* _Brief_: Write out each line of the material exactly as given, and drop the images.

*** Data for this exercise Section Begins ***

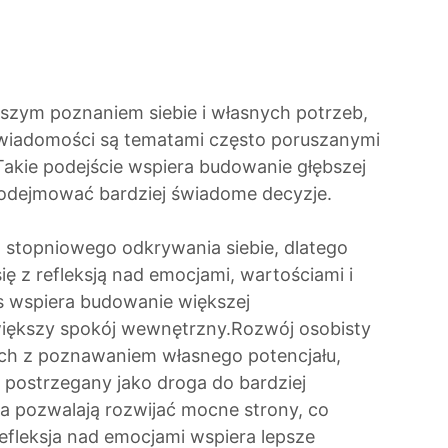
epszym poznaniem siebie i własnych potrzeb,
wiadomości są tematami często poruszanymi
Takie podejście wspiera budowanie głębszej
podejmować bardziej świadome decyzje.
 stopniowego odkrywania siebie, dlatego
ę z refleksją nad emocjami, wartościami i
s wspiera budowanie większej
iększy spokój wewnętrzny.Rozwój osobisty
ch z poznawaniem własnego potencjału,
o postrzegany jako droga do bardziej
ia pozwalają rozwijać mocne strony, co
efleksja nad emocjami wspiera lepsze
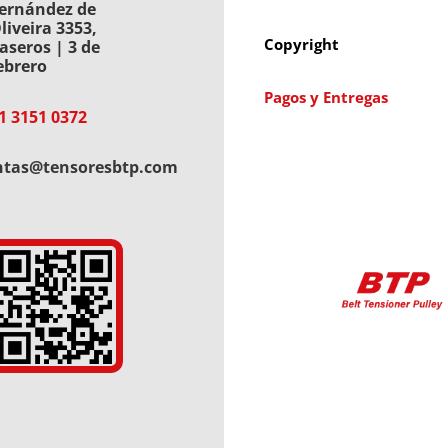
ernández de
liveira 3353,
Copyright
aseros | 3 de
ebrero
Pagos y Entregas
1 3151 0372
ntas@tensoresbtp.com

*** Data for this exercise Section Ends ***

* _Exercise answer_:
epszym poznaniem siebie i własnych potrzeb,
wiadomości są tematami często poruszanymi
Takie podejście wspiera budowanie głębszej
podejmować bardziej świadome decyzje.
 stopniowego odkrywania siebie, dlatego
ę z refleksją nad emocjami, wartościami i
s wspiera budowanie większej
iększy spokój wewnętrzny.Rozwój osobisty
ch z poznawaniem własnego potencjału,
o postrzegany jako droga do bardziej
ia pozwalają rozwijać mocne strony, co
efleksja nad emocjami wspiera lepsze
ernández de
liveira 3353,
Copyright
aseros | 3 de
ebrero
Pagos y Entregas
1 3151 0372
ntas@tensoresbtp.com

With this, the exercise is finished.